Par ailleurs, l’Algérie s’apprête à lancer un projet agricole ambitieux axé sur la plantation d’arganiers dans plusieurs wilayas. Annoncé par le ministre de l’Agriculture, Mohamed Abdelhafid Henni, ce projet vise à diversifier l’économie et à valoriser les ressources naturelles locales. Cette initiative s’appuie sur un partenariat stratégique entre le gouvernement et une entreprise algéro-italienne spécialisée dans la production de plants d’arganier. Grâce aux technologies modernes, l’Algérie compte produire des quantités suffisantes pour structurer une filière économique autour de l’huile d’argan.
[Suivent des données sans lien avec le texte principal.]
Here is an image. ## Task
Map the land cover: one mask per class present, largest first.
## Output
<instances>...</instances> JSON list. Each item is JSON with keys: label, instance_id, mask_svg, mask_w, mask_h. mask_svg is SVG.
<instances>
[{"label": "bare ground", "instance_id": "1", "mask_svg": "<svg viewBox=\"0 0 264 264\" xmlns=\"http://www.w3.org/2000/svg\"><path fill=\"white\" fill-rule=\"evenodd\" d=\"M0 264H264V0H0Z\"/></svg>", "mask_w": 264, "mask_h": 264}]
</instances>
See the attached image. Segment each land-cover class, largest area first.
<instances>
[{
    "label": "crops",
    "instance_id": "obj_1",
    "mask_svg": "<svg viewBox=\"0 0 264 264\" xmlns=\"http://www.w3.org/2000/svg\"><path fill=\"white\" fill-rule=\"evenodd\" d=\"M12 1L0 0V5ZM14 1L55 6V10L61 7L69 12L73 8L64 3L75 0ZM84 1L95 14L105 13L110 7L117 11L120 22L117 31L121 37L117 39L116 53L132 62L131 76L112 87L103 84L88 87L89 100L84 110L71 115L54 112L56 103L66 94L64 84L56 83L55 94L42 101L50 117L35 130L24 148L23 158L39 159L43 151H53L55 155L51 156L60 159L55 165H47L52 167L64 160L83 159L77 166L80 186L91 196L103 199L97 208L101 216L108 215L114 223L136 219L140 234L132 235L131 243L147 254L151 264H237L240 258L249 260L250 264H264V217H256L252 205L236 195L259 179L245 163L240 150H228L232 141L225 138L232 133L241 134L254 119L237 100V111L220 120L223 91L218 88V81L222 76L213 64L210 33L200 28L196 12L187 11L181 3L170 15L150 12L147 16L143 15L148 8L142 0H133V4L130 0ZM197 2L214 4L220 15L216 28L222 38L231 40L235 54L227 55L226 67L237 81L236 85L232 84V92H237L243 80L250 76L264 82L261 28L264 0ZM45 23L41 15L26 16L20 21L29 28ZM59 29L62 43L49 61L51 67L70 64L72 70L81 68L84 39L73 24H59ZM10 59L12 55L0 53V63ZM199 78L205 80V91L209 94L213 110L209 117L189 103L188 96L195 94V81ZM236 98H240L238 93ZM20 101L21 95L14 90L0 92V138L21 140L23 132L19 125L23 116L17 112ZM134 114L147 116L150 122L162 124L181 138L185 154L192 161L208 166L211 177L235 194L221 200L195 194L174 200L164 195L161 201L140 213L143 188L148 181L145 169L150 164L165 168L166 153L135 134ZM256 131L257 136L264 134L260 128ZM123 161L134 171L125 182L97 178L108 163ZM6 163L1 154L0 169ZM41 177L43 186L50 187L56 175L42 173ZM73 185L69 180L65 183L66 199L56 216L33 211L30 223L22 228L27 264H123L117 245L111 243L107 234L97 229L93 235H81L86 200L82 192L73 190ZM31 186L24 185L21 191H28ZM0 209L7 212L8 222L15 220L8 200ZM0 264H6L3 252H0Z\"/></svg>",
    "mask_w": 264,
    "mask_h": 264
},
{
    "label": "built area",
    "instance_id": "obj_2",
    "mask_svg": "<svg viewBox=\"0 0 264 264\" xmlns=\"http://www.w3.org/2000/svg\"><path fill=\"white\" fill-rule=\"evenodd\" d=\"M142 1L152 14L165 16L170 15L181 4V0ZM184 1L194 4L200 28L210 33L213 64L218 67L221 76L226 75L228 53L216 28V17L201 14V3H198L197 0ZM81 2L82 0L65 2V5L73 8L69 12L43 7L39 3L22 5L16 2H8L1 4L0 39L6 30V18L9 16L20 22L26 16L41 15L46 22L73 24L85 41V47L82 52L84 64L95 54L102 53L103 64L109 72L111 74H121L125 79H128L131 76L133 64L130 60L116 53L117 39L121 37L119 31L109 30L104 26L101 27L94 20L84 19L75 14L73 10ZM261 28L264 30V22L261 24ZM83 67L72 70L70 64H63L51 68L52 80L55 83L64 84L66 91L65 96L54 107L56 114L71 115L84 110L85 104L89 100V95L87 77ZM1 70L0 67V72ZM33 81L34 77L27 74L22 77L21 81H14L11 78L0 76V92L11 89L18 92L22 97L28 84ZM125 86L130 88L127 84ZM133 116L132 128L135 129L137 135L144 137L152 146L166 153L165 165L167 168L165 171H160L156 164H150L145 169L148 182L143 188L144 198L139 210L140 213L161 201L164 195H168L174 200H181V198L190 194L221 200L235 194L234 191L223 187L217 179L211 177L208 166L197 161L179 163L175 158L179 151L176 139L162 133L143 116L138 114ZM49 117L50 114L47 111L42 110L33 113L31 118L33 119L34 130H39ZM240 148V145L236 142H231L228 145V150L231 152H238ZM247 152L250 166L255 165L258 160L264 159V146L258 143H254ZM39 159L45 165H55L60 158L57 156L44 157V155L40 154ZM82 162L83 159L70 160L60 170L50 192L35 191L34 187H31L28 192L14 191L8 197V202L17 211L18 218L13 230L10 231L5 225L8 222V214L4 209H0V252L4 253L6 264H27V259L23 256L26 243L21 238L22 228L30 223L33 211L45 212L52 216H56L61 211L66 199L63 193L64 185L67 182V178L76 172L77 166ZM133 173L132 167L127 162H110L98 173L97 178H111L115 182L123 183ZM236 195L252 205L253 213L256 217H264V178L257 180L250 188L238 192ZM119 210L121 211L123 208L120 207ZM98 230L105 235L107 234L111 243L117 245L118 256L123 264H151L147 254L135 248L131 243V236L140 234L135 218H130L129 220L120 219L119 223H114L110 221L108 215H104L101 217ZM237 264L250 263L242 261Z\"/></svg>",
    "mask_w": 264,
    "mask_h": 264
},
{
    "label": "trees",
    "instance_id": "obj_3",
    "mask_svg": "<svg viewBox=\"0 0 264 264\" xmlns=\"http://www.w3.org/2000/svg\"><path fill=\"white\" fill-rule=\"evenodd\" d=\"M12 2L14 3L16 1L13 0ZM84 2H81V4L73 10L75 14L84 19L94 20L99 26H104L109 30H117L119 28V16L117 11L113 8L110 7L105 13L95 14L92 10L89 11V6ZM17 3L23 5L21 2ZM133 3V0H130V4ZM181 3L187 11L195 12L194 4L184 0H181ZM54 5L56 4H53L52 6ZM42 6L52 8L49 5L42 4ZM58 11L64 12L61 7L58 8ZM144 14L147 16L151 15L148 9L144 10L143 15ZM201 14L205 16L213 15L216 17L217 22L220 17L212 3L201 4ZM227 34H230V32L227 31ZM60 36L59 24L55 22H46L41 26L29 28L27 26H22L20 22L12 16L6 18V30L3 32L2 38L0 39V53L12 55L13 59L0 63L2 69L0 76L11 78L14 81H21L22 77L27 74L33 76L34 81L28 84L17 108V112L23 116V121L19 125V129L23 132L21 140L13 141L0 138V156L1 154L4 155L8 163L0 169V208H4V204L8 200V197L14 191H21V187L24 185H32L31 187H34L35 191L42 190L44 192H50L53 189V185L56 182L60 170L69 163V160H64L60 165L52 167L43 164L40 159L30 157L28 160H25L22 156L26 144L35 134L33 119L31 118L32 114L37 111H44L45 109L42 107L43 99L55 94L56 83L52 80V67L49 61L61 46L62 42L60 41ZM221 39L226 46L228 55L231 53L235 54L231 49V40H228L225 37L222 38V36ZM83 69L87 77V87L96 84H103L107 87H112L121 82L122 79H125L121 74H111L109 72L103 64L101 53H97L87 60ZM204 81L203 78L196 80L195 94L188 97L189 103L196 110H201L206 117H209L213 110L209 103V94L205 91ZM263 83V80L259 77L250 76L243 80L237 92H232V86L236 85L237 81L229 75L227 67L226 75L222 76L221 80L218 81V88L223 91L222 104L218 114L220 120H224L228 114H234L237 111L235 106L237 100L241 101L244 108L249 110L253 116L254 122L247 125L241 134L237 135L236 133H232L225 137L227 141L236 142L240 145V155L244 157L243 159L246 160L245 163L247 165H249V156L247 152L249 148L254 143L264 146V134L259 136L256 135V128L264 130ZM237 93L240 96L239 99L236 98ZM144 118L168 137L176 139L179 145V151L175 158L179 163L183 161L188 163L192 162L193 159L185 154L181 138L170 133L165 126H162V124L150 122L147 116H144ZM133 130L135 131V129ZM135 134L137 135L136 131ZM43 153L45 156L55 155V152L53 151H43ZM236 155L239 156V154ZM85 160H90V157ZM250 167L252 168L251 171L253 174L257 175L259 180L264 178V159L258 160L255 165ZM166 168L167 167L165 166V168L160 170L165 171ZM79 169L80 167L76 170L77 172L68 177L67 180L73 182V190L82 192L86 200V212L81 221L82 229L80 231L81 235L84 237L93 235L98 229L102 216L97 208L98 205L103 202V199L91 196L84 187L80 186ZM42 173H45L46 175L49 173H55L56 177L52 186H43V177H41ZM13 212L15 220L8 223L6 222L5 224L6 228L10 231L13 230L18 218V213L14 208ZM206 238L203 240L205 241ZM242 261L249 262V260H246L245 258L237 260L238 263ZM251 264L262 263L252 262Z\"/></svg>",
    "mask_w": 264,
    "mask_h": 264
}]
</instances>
Au-delà de l’aspect agricole, cette importante initiative s’inscrit également dans une dynamique de repositionnement des alliances commerciales du pays. Comme le souligne l’expert algérien : « Pour le moment, l’Algérie peut bouder les flux commerciaux français en recherchant des échanges privilégiés avec les Italiens, les Espagnols et les Chinois. Mais elle ne peut tourner complètement le dos aux flux français, compte tenu des chaînes de dépendance et des jeux d’intérêts stratégiques avec les élites gouvernantes. »

Ce projet agricole illustre donc non seulement une volonté de développement économique dans une région hautement stratégique, mais aussi une redéfinition progressive des partenariats internationaux de l’Algérie.

Pour l’Algérie, la perte de la France comme partenaire commercial serait notable, mais elle pourrait rediriger ses exportations d’hydrocarbures vers d’autres marchés…

Une rupture des relations économiques entre l’Algérie et la France aurait des conséquences significatives pour les deux nations, mais l’impact serait plus prononcé pour la France. En 2023, les échanges commerciaux bilatéraux ont atteint un niveau record de 11,8 milliards d’euros, selon les données de la Direction générale du Trésor français, l’Algérie se positionnant comme le 21ᵉ partenaire commercial de la France.

Les exportations françaises vers l’Algérie ont totalisé 5,5 milliards d’euros, tandis que les importations, principalement des hydrocarbures, ont atteint 6,3 milliards d’euros, toujours selon le rapport de la Direction générale du Trésor français.

La France est le deuxième fournisseur de l’Algérie, derrière la Chine, et le troisième client de ce pays. Une rupture affecterait les entreprises françaises, notamment les PME, qui perdraient un marché clé.

De plus, des secteurs comme l’agroalimentaire seraient touchés, l’Algérie ayant déjà exclu la France de ses appels d’offres pour l’importation de blé en raison de tensions diplomatiques.

Pour l’Algérie, la perte de la France comme partenaire commercial serait notable, mais elle pourrait rediriger ses exportations d’hydrocarbures vers d’autres marchés, notamment en Asie ou en Afrique. Cependant, cette réorientation pourrait nécessiter du temps et des ajustements logistiques. En somme, bien que les deux pays subiraient des pertes, la France pourrait être la plus affectée en raison de sa dépendance aux marchés algériens pour certaines exportations.